In this biographical narrative, Rasih, the youngest of four children, details his journey from growing up in Laos and studying engineering in Thailand to becoming a naturalized US citizen and then an ordained Christian minister. With proficiency in French, Laotian, and English, among others, Rasih is multilingual to his core. As a recipient of the Asian Heritage Award in Literature, Art, and Philosophy, the author’s experiences and accolades are a clear testament to the resolve he had in escaping to Thailand following the fall of the Royal Lao government and ultimately making his way to the United States.

Interestingly, Rasih’s journey is captured through a combination of prose snippets and photos that provide audiences with a snapshot of his story and an emphasis on family and trust, particularly his contributions within the Indochinese community of San Diego. In fact, he has held roles as a city commissioner and on the human relations commission. Nevertheless, arguably his most iconic achievements are founding the RaCE Institute and “Global Childe,” organizations dedicated to civic education for Asian immigrants on their path to achieving citizenship and freedom of opportunity. Above all else, the hope he earned in the United States for himself and his family is what Rasih is trying to spread to others walking down the same path.

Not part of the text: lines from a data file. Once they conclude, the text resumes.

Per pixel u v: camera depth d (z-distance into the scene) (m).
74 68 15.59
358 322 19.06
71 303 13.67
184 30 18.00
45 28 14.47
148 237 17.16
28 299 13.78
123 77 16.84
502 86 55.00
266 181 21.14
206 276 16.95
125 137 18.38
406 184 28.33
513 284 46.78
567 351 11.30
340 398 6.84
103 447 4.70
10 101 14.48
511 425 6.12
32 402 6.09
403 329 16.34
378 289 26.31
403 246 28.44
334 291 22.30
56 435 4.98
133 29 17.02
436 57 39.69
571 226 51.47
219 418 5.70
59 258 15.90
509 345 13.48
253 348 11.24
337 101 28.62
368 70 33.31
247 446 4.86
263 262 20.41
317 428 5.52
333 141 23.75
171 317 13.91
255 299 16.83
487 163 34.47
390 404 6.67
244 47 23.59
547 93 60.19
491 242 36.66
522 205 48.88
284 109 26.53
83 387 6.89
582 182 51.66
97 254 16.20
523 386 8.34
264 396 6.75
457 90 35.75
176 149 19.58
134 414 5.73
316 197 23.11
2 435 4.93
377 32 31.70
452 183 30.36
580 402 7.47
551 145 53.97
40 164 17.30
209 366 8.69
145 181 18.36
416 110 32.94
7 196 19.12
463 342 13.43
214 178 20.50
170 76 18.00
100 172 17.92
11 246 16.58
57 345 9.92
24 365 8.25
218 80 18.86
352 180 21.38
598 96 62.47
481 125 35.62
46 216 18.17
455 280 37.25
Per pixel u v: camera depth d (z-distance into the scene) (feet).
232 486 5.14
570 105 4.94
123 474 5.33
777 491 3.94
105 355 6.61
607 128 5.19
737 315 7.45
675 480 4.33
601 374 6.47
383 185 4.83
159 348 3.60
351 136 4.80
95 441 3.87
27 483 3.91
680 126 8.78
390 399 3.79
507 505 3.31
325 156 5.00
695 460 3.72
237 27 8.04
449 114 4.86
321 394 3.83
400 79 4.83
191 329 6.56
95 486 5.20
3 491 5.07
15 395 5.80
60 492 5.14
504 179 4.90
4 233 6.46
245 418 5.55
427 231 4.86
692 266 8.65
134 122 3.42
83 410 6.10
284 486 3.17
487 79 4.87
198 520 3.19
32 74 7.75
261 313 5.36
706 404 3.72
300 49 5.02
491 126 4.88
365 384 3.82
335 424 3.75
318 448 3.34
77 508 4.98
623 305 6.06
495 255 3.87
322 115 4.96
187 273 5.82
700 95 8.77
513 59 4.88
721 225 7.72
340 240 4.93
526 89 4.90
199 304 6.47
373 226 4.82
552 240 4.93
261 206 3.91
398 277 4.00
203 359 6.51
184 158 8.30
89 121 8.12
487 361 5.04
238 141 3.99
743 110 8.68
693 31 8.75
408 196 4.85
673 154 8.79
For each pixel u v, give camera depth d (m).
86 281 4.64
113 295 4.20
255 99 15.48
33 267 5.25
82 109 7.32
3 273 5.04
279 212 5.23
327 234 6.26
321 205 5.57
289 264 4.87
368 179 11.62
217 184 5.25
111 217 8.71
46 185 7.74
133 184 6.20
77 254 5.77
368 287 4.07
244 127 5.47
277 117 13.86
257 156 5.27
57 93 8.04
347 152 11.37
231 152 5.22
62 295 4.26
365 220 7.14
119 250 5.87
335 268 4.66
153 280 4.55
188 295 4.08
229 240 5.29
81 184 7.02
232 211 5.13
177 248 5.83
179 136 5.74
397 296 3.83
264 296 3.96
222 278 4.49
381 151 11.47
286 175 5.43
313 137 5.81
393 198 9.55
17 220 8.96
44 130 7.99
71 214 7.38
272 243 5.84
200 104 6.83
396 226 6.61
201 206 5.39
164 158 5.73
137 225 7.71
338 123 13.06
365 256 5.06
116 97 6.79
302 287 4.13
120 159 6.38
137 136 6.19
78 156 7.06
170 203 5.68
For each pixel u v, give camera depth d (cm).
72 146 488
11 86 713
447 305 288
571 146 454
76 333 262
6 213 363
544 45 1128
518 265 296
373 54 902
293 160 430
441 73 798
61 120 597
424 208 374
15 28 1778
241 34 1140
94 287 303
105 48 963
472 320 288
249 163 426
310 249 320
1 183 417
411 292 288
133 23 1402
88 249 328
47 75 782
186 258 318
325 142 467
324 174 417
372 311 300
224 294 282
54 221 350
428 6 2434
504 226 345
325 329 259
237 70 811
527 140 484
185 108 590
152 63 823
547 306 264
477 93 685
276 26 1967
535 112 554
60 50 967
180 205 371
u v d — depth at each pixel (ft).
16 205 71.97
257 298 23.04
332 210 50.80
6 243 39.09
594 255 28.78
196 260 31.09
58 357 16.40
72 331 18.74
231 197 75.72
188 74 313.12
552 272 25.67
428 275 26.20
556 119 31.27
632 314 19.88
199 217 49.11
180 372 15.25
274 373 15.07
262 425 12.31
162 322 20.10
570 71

Rasih is a testament to being a byproduct of multiculturalism, demonstrating on multiple occasions the positive influences and values he has adapted from both his birth country and the West. With his continued presence and progression, Rasih finds his poetry at the forefront of the “New Modern American Poet,” highlighted by his being recognized at the International Society of Poets Editor’s Choice Award.

Digging deeper into his works, one in particular, “My Other Half,” is emblematic of the family dysfunction (e.g., divorce and deportation) the author is trying so hard to mitigate in society. Thus, using his background in immigration services, Rasih is determined to help new Asian immigrants avoid the English barrier that prevents most from seamlessly qualifying for naturalization. As the work progresses, the list of accolades gets longer and longer, only serving as a reminder of the impact one can have when committed and passionate about an activity. Rasih’s community influence is made crystal clear through newspaper clippings, giving audiences a chance to truly understand the magnitude of the author’s imprint.

Without question, a new immigrant suffers from extreme stress regarding their place in society and how they will be welcomed to an entirely new country and, typically, a new world. However, Rasih’s work is tailor-made to put them at ease and give them more than a fighting chance toward the hallowed concept of the “American Dream.” Seeing the beaming faces of those who have successfully completed the citizenship process with the author’s help is heartwarming. Rarely does it happen where someone who has endured a grueling journey commits himself to reliving that same journey within each and every individual he helps, yet Rasih does exactly that, a quality that helps make his biographical work a holistically enriching experience.